▸ Instructions to follow: Below are records; count how many of their lines contain the string "center", and give only that number.

▸ Supplied data:
^^^^
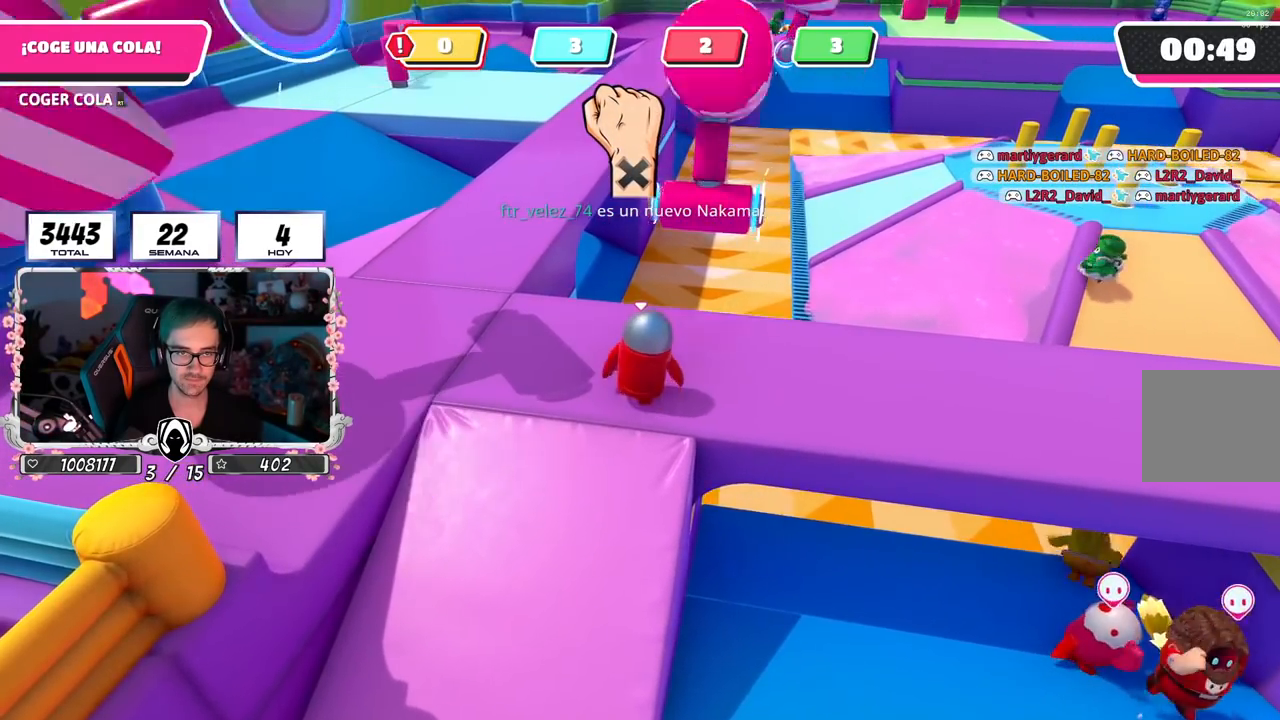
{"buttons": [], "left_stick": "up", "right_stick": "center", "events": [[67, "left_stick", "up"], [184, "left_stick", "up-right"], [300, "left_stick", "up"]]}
^^^^
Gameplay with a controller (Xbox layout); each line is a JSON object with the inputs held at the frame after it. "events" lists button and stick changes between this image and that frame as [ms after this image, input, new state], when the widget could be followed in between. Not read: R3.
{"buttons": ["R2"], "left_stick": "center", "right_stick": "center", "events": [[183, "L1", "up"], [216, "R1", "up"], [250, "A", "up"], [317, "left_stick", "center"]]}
^^^^
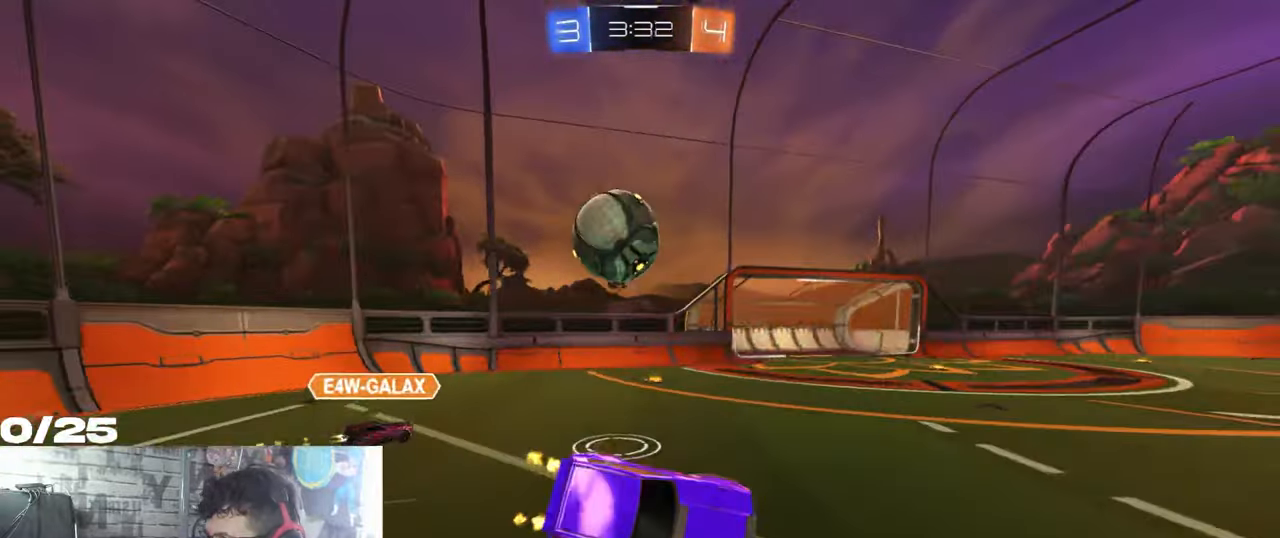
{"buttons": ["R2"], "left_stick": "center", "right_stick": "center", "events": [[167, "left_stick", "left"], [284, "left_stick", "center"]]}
^^^^
▸ Answer for the task: 3